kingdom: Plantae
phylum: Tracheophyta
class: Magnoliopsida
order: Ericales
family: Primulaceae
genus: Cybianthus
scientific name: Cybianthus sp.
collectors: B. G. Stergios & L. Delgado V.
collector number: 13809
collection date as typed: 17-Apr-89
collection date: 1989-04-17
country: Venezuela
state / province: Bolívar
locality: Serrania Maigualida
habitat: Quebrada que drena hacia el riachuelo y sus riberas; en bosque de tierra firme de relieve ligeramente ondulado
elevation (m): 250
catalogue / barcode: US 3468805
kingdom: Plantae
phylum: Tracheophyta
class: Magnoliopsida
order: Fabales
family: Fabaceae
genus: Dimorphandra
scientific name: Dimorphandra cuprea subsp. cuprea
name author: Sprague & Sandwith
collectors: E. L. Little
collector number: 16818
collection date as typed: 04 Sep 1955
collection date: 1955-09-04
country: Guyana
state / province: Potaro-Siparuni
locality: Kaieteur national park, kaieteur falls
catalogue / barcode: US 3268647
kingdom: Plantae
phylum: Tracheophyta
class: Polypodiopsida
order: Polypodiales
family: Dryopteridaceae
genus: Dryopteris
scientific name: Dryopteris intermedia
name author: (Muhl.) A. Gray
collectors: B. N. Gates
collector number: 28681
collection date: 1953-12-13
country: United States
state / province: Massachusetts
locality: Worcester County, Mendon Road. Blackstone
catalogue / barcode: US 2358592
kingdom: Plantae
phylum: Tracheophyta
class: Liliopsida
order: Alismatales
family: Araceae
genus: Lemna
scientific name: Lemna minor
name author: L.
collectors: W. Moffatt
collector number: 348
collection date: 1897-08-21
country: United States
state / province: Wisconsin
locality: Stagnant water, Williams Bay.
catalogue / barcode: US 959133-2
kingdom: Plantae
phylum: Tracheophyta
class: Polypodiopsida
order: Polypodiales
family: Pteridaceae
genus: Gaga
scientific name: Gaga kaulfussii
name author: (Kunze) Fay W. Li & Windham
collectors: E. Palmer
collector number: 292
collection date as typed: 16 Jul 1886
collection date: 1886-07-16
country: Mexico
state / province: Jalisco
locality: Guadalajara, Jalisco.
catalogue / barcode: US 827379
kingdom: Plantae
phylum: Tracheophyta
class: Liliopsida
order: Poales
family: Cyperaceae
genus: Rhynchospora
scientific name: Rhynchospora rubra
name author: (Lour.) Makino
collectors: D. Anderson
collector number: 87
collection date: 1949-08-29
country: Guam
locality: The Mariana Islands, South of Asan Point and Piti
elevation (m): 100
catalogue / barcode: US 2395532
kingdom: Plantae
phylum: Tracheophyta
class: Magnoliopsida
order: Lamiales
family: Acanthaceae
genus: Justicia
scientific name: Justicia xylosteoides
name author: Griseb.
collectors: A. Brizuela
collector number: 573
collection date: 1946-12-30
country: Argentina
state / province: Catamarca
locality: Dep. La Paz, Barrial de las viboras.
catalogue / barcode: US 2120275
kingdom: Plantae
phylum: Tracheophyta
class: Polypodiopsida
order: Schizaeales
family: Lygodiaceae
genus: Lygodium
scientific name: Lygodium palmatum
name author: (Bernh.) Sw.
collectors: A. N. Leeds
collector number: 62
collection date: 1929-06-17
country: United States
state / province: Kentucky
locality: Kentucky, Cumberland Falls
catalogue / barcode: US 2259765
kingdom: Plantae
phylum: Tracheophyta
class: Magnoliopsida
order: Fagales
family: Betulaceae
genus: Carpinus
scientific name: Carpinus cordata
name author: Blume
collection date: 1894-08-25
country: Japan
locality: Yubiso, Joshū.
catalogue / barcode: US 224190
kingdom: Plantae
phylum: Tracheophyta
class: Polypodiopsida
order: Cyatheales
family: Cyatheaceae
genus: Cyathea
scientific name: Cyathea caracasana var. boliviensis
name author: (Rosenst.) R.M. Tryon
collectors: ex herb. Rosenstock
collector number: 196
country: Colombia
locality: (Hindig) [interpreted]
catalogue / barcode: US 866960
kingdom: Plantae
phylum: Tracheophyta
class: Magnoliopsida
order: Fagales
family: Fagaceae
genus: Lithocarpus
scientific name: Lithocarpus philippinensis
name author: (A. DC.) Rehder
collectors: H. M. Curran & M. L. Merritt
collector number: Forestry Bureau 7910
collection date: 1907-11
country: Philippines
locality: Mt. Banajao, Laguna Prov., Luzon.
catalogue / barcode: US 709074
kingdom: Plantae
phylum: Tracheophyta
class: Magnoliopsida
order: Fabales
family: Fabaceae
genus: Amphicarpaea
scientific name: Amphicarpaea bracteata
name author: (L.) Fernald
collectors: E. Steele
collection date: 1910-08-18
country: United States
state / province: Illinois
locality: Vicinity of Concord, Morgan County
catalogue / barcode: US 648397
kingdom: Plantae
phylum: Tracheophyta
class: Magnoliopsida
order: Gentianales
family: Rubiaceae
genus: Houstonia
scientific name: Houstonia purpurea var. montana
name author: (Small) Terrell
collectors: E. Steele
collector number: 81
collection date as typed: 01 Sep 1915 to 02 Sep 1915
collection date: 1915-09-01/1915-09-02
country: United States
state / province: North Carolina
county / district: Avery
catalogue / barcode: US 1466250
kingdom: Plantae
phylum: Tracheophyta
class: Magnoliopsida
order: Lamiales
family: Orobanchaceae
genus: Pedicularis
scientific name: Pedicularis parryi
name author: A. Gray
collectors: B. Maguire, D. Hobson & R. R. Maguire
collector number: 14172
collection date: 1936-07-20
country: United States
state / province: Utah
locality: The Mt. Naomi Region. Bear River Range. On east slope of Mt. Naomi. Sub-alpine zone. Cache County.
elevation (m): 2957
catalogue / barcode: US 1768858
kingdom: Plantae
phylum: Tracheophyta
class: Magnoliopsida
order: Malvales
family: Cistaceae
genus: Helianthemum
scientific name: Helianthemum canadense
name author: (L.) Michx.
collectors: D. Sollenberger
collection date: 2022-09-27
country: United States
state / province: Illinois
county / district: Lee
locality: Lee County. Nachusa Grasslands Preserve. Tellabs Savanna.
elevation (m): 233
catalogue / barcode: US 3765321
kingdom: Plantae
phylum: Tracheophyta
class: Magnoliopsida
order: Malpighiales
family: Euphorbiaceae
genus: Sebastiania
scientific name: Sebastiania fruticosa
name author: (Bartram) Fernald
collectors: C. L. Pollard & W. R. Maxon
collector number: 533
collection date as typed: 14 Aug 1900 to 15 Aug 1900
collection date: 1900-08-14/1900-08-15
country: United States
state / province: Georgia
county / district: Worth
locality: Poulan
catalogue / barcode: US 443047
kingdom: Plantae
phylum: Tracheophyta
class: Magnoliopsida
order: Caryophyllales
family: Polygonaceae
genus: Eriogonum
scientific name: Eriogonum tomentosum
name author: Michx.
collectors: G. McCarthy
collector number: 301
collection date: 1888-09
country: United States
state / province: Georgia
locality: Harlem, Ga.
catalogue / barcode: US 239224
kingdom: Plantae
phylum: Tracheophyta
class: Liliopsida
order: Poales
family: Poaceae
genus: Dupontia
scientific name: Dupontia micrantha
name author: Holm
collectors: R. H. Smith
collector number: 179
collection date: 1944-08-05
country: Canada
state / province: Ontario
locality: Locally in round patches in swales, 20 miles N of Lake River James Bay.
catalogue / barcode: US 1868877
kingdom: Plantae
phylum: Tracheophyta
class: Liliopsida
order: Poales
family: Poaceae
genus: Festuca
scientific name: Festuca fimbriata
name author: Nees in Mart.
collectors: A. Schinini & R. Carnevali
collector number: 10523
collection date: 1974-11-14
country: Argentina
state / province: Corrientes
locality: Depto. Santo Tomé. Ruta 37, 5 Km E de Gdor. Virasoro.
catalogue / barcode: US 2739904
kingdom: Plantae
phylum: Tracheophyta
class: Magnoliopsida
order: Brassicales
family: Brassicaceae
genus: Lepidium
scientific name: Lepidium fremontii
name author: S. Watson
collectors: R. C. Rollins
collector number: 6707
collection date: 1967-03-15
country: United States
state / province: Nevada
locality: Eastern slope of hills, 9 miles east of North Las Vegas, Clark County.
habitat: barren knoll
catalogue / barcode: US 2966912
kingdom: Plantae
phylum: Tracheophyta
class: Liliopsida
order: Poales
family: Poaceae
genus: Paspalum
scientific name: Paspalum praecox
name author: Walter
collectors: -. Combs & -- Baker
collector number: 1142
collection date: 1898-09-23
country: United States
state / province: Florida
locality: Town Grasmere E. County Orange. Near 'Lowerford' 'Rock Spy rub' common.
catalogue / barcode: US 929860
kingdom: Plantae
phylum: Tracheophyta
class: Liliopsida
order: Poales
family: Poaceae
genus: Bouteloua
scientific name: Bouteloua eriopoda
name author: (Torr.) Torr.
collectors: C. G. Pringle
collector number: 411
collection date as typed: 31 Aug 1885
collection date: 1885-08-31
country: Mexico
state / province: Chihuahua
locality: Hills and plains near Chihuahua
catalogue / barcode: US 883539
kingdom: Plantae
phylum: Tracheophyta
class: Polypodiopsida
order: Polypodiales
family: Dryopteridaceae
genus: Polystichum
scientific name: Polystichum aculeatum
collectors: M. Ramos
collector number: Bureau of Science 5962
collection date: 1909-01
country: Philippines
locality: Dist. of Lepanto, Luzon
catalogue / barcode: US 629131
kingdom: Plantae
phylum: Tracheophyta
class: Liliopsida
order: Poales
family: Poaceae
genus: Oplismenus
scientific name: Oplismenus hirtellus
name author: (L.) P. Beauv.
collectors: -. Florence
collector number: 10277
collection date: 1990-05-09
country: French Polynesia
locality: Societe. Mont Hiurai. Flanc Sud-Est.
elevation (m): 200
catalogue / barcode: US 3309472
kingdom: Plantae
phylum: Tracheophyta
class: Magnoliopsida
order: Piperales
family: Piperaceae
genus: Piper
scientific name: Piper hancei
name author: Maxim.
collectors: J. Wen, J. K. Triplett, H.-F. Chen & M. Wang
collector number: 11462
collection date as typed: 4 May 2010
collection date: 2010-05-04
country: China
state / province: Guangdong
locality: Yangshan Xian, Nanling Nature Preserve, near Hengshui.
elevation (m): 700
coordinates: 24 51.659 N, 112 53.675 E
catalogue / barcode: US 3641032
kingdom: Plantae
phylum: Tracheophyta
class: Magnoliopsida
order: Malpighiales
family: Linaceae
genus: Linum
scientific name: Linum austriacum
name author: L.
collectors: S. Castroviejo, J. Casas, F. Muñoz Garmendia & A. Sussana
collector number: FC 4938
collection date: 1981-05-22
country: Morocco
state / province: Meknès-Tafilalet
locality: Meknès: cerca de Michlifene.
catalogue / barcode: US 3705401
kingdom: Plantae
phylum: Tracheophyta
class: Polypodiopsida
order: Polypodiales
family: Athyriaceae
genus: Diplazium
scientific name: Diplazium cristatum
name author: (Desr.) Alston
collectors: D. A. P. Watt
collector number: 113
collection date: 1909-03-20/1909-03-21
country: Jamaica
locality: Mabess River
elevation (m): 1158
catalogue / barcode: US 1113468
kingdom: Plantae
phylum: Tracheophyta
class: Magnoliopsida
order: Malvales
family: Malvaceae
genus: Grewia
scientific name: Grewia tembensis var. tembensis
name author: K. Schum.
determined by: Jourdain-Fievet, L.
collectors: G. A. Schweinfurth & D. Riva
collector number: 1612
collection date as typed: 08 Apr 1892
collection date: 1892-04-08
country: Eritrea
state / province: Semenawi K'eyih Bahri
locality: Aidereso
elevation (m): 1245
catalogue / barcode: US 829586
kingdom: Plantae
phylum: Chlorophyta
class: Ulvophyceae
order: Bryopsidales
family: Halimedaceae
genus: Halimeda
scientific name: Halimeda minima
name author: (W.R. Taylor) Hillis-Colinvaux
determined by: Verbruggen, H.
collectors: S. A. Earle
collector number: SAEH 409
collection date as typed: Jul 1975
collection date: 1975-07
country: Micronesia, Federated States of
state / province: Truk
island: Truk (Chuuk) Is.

▶ EXERCISE DESCRIPTION:
Recast the data, from its first line through the line containing "collection date: 1989-04-17", as a JSON list of strings with one string per line, both ends included and blank lines left out.

▶ ANSWER TO THE EXERCISE:
[
  "kingdom: Plantae",
  "phylum: Tracheophyta",
  "class: Magnoliopsida",
  "order: Ericales",
  "family: Primulaceae",
  "genus: Cybianthus",
  "scientific name: Cybianthus sp.",
  "collectors: B. G. Stergios & L. Delgado V.",
  "collector number: 13809",
  "collection date as typed: 17-Apr-89",
  "collection date: 1989-04-17"
]